God save our gracious Queen
Long live our noble Queen
God save the Queen
Na na na na
Send her victorious
Happy and glorious
Long to reign over us
God save the Queen
- traditional song performed eight times at the London Olympics so far. The unofficial but equally traditional fourth line transcribed by me.
Only the first verse is performed at Great Britain gold medal ceremonies, thank goodness. The Telegraph helpfully published all five verses during the Diamond Jubilee. Memo America - the words "My Country Tis Of Thee" appear nowhere.
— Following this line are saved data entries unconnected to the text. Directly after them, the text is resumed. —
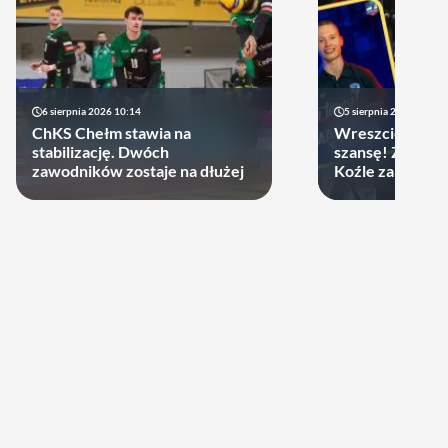
6 sierpnia 2026 10:14
5 sierpnia 2026 20:47
ChKS Chełm stawia na
Wreszcie młodzi
stabilizację. Dwóch
szansę! ZAKSA 
zawodników zostaje na dłużej
Koźle zakontra
latka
GSTQ made its seventh and eighth outings at Eton Dorney and the Velodrome respectively on Friday. Anna Watkins and Kathryn Grainger held out Australia's Kim Crow and Brooke Pratley to win the women's double sculls, while Victoria Pendleton (official website here) is champion of the women's keirin. Australia's Anna Meares finished fifth, and there's a great report on the race by Sam Lane for The Age.
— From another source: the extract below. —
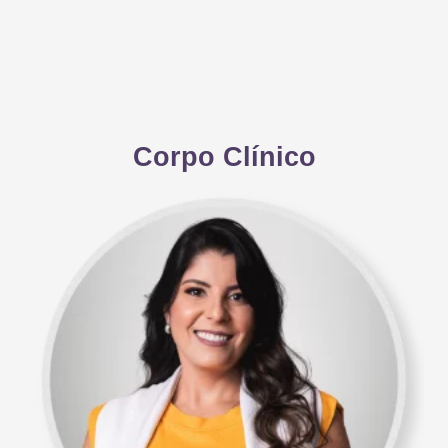
Corpo Clínico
But are Queen Elizabeth II, her heirs and successors, being excessively biased towards the home team when she is reigning monarch over sixteen nations? Here's a medal count as a stumps Friday night for Her Majesty's Dominions:
Great Britain 8 gold 6 silver 8 bronze; New Zealand 3-0-3; Australia 1-9-4; and Canada 0-2-5. Yet to open their account: Antigua and Barbuda, Bahamas, Barbados, Belize, Grenada, Jamaica, Papua New Guinea, St Kitts and Nevis, St Vincent and The Grenadines, Solomon Islands, and Tuvalu. Jamaica's moment is coming.
And there's no more reassuring moment for me at any Olympic Games than the first sight on television of the athletics competition on the first Friday morning. The highlight of Friday evening, the women's 10000 metres, won by Ethiopia's Tirunesh Dibaba. This preview of the race from Capital FM in Nairobi highlights Dibaba's rivalry with Vivian Cheruiyot, but in the end the Kenyan finished third with Sally Kipyego also giving Kenya a silver. Here's BBC's report of the race.
On a day when Dong Dong won the men's trampoline gold medal for China, the judo competition reached its business end. The men's 100 kilogram plus gold medallist is France's Teddy Riner, who defeated Russia's Alexander Mikhaylin in the final. As L'Equipe says (in French): C'était Teddyland....
Honourable mention in the 100kg+ judo, however, goes to Guam's Ricardo Blas Jr, who carried his 218 kilograms as far as the round of 16. Ricardo Blas Sr was a judoka for Guam at Seoul 1988. I have no information on his size.